▶ Texte donné
____
PNL – Le pain et la paix

par | Mar 30, 2019 | Contre-culture | 0 commentaires

Ils sont deux frères, Ademo et N.O.S, ils forment un groupe de rap nommé PNL, pour Peace N’ Lovés (la paix et l’argent). Ils ont sorti un clip le 22 Mars. Le 27 Mars à 17h30 ce clip comptabilise plus de 21 millions de vues sur YouTube. Qu’est-ce qui explique le succès toujours grandissant de ces deux rappeurs venus de la cité des Tarterêts à Corbeil-Essonnes ? Nous allons voir que l’explication du phénomène le plus important du rap français actuel n’est pas sans intérêt pour les marxistes que nous sommes.

D’abord, ils annoncent un programme, ou plutôt un espoir : le pain et la paix, Peace and Lovés. Venus d’un milieu social plongé dans les affres de la misère économique, leur souci premier est tout naturellement de se mettre, eux et leurs proches, à l’abri du besoin.

Au contraire de nombreux rappeurs qui glorifient en paroles la délinquance et les trafics en tout genre, le duo dépeint une réalité où le crime est une conséquence dramatique de la misère. PNL n’exhibe pas les armes comme des signes ostentatoires de “virilité”, il s’agit au contraire pour eux de montrer les tourments de l’homme qui aspire à la paix et se retrouve face à la nécessité du trafic de stupéfiants pour remplir son frigo.

“T’aimes pas la paix c’est que t’as pas fait la guerre guerre guerre.” – Le M –

Ce type d’approche était très courant dans le rap “à l’ancienne” qui a précédé l’émergence d’une génération “gangsta” dont le meilleur représentant en France est sans doute le fameux Booba. Mais a contrario d’un discours d’ancienne école qui menait vers la révolte sociale, celui de PNL n’ouvre pas de perspective collective. La communauté chez PNL c’est QLF, “Que La Famille” comme on peut souvent l’entendre dans leurs chansons. Ils n’y a chez le duo comme seul rempart face à la cruauté du monde que la solidarité totale d’un cercle restreint de proches. C’est là ce qui nous semble un premier symptôme d’une certaine évolution de la société Française : la tendance technocratique à la dépolitisation des problèmes économiques a suffisamment progressé pour que l’idée même d’une émancipation collective, par l’action des masses, sorte de l’esprit de certaines couches sociales parmi les plus précaires.

Bien évidemment, PNL ne peut ignorer la contradiction entre travail et capital et on ne saurait les créditer d’une ignorance des inégalités socio-économiques. Comme ils le disent dans leur dernier titre :

“J’me promène dans les beaux quartiers avec le seum [la haine, la rage, le dégoût] qui fait peur aux riches.” – Au DD –

Il leur est impossible d’échapper aux logiques d’ensemble de la société, même si la communauté (en tant que part de la société entrant en contradiction avec celle-ci) est leur souci principal. Ainsi a-t-on pu voir dans des manifestations lycéennes et étudiantes arborer comme slogan “Le Monde ou Rien”, titre à succès de nos rappeurs. C’est à notre sens d’autant plus révélateur du fait que PNL exprime (c’est ce que montre leur notoriété) un sentiment partagé par de très nombreux jeunes.
____
▶ À compléter
(1) Répondez brièvement à ces trois questions sur l'article consacré à PNL, chacune sur sa propre ligne :
(a) Que signifie le nom du groupe PNL ?
(b) De quelle cité viennent les deux rappeurs ?
(c) Quel titre du groupe a servi de slogan dans des manifestations lycéennes et étudiantes ?
(2) Résumez l'article consacré à PNL en deux phrases.
(3) Reprenez l'article consacré à PNL à la suite de sa dernière phrase.

▶ Données fournies
____
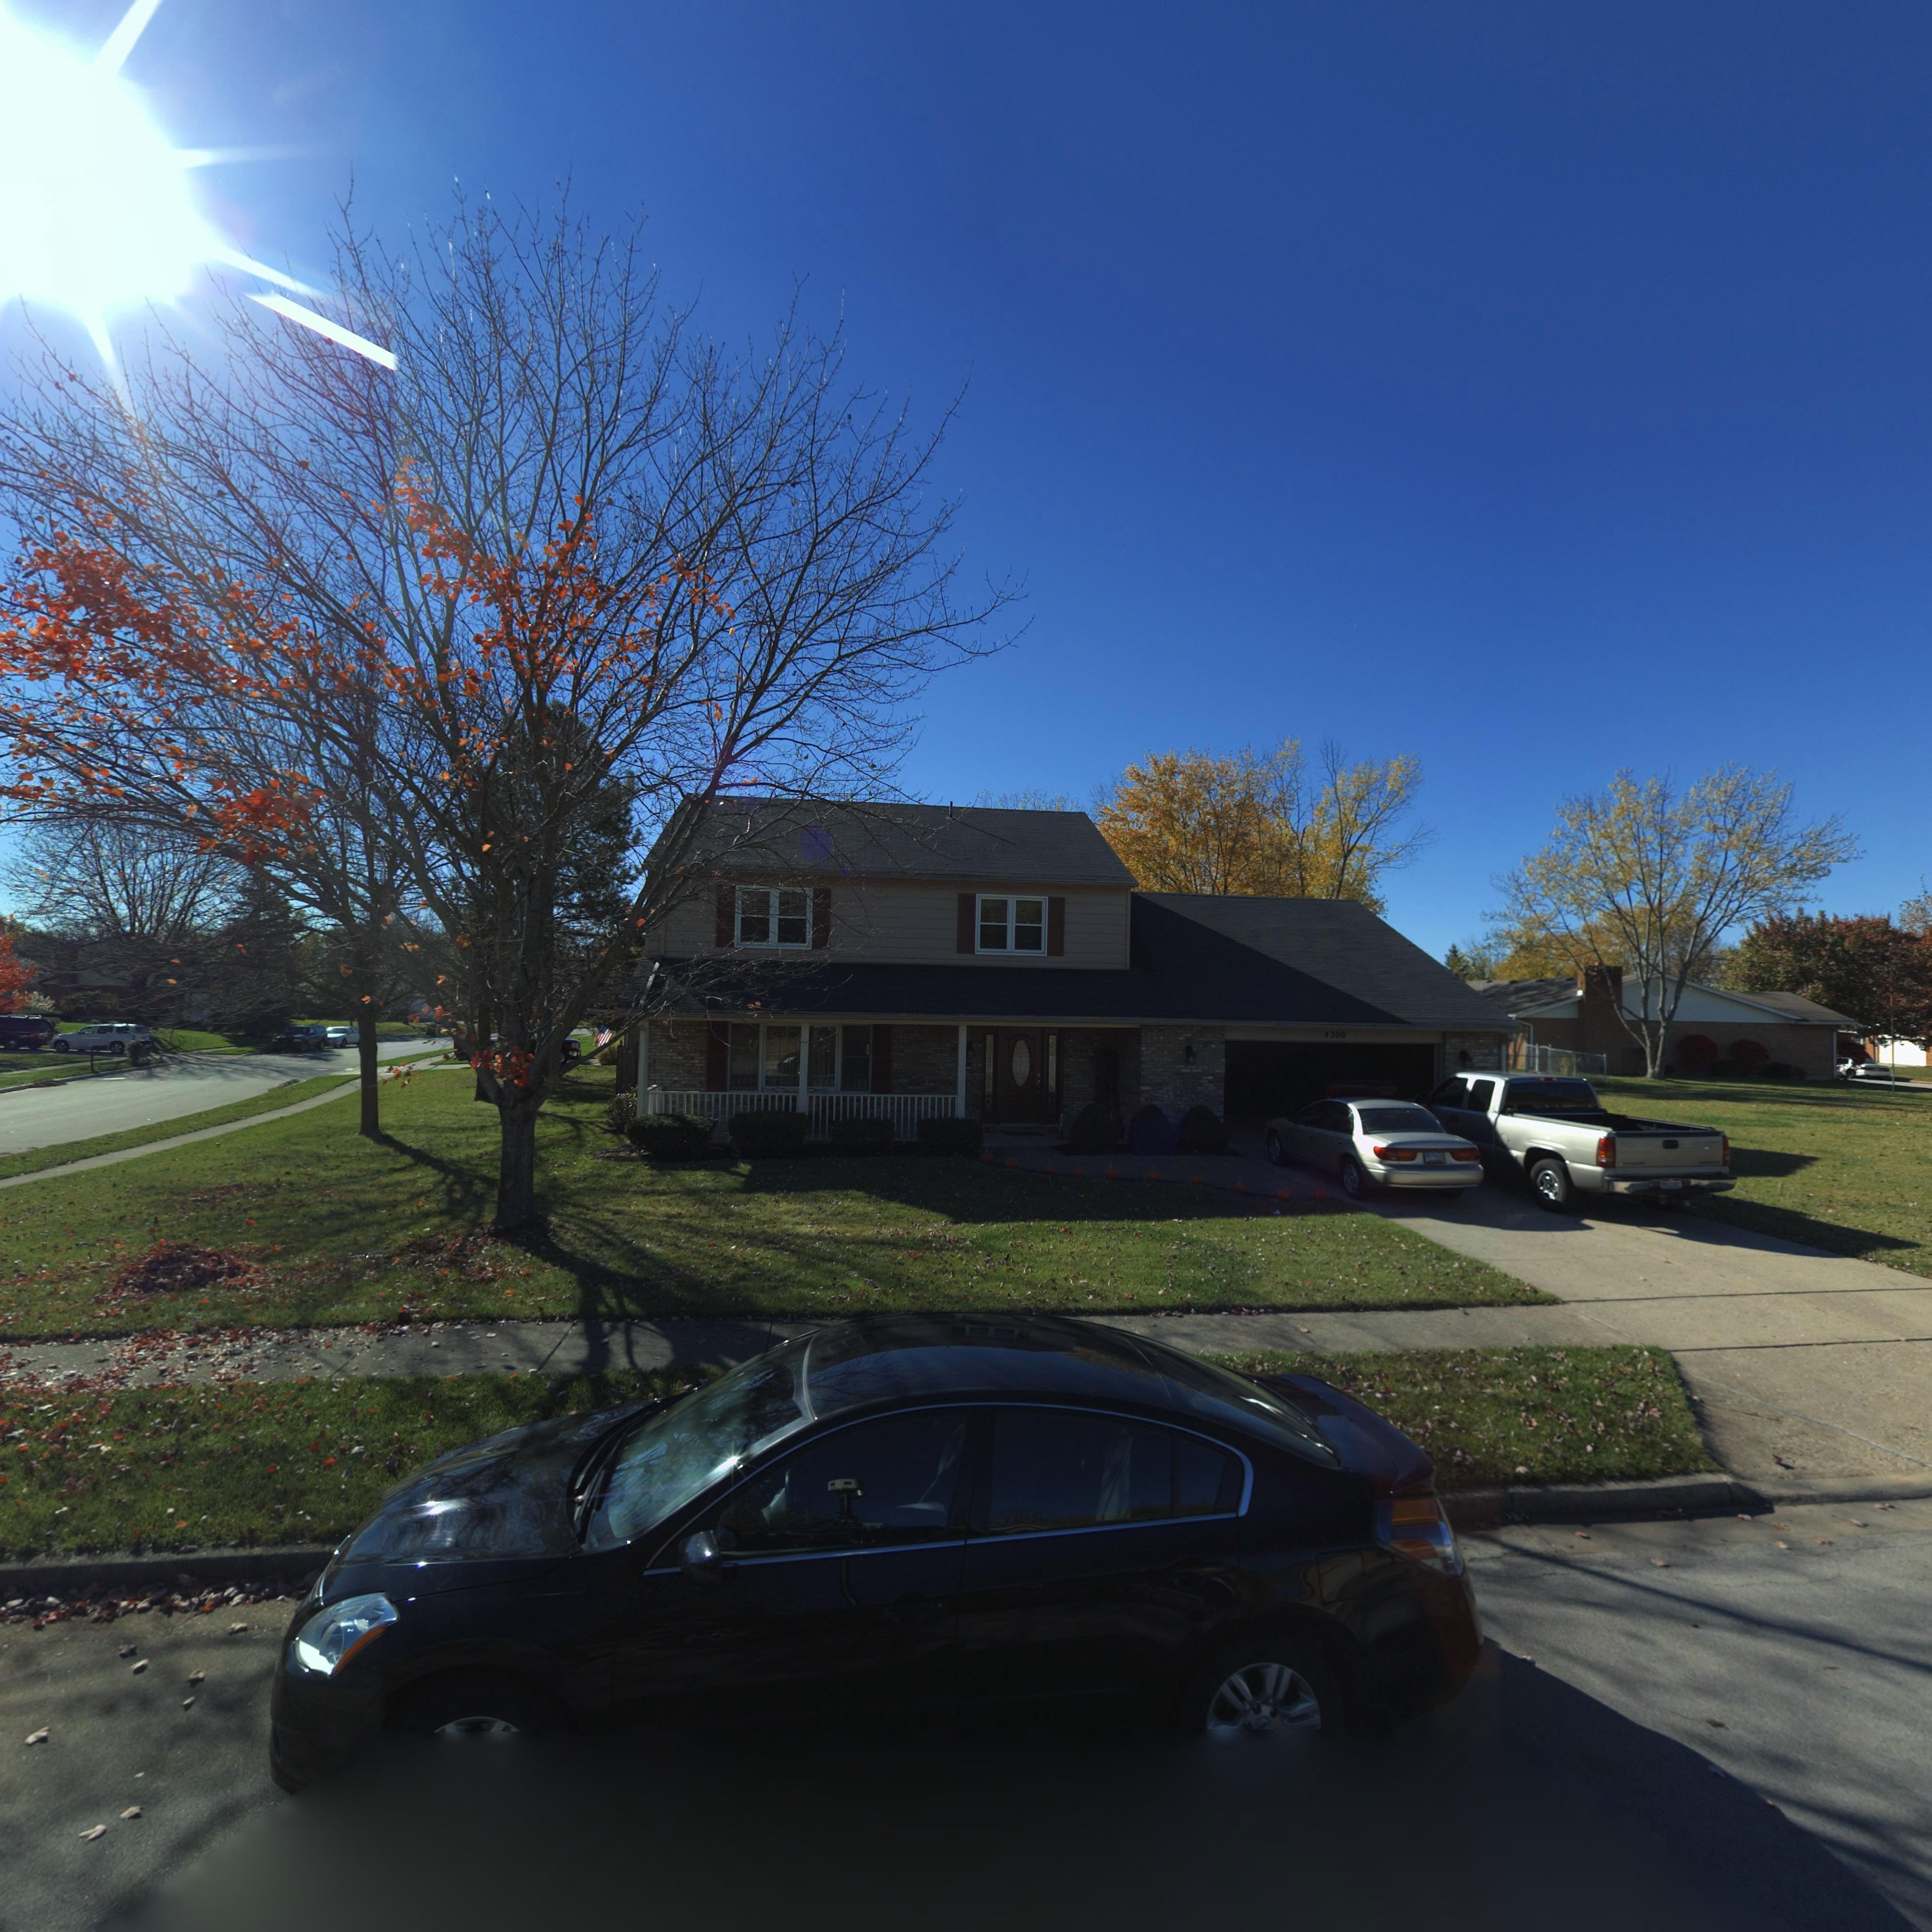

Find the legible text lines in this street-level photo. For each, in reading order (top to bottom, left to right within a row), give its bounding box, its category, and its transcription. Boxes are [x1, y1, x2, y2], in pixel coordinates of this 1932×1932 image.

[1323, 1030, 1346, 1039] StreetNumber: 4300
____
▶ Réponses fournies
(1)
(a) Peace N' Lovés, c'est-à-dire la paix et l'argent.
(b) De la cité des Tarterêts, à Corbeil-Essonnes.
(c) « Le Monde ou Rien ».

(2) PNL, duo de rap formé par les frères Ademo et N.O.S, cherche avant tout à se mettre, avec ses proches, à l'abri du besoin et dépeint le crime comme une conséquence dramatique de la misère. Son discours n'ouvre pas de perspective collective, car le seul rempart face à la cruauté du monde y reste la solidarité d'un cercle restreint de proches, mais il exprime un sentiment partagé par de très nombreux jeunes.

(3)
PNL dépeint froidement la misère, la criminalité, l’angoisse du frigo vide. Ils s’affichent dans une démarche clairement mercantile et n’ont aucunement la prétention de faire de la grande musique pour rivaliser avec Mozart ou Lully. Ils sont d’une honnêteté désarmante lorsqu’ils disent :

“J’lâche des mots de merde, et tu me payes payes payes payes payes.” – Dans la légende –

Leur démarche commerciale est poussée à fond. Leur album “Dans la légende” et le prochain à paraître, “Deux frères”, sont publiés en deux versions, chacune contenant un titre exclusif différent. Il s’agit ouvertement de faire acheter deux albums à chaque fan. Ce coup de génie marketing est d’autant plus significatif que PNL gère sa promotion et sa diffusion sans contrat avec une quelconque “major” de l’industrie du disque type Universal, Sony ou Warner. Une équipe soudée autour des deux artistes s’est mise en place pour diffuser leurs œuvres, avec des résultats manifestement au rendez-vous. Cette démarche en marge du système médiatique mais à l’avant-garde de la course au profit (même s’il ne s’agit pas là de pur profit capitaliste) relève d’une “fracture sociale” assumée et nécessaire pour les couches sociales ultra-précaires des “quartiers populaires”. PNL ne souhaite pas s’afficher dans le discours bourgeois sur le réel, ils ont comme nous la hantise des Bernard de la Villardière :

“Fuck vos interviews j’aurais pu passer dans vos reportages de chiens.” – Tu sais pas –

Ce qui caractérise par-dessus tout la démarche de PNL, c’est cette authenticité presque cynique consistant à dire : nous sommes là pour l’argent, pas pour le show-business ni pour une prétendue communion avec les fans.

“Le public j’m’en fous, j’sais qu’il me lâchera.” – Le M –

Ce que l’on retient souvent du groupe est également son côté planant et mélancolique, fait de “beats” éthérés, de vocodeur et de paroles sombres et résignées. La quête de l’argent chez PNL est le produit d’une fatalité et le fait de s’enrichir en faisant des albums n’est pas le nec plus ultra du bonheur et ne mène pas à grand-chose de plus qu’une tranquillité imparfaite.

“Plus je me rapproche du sommet, plus j’entends le ciel qui gronde.” – Onizuka –

Enfin, ce que PNL chante, c’est une rupture radicale au sein du sujet, c’est le sentiment de déchirement entre l’injonction morale qui fait de nous des humains et le besoin de lutter à mort contre son prochain pour pouvoir s’enrichir à ses dépens.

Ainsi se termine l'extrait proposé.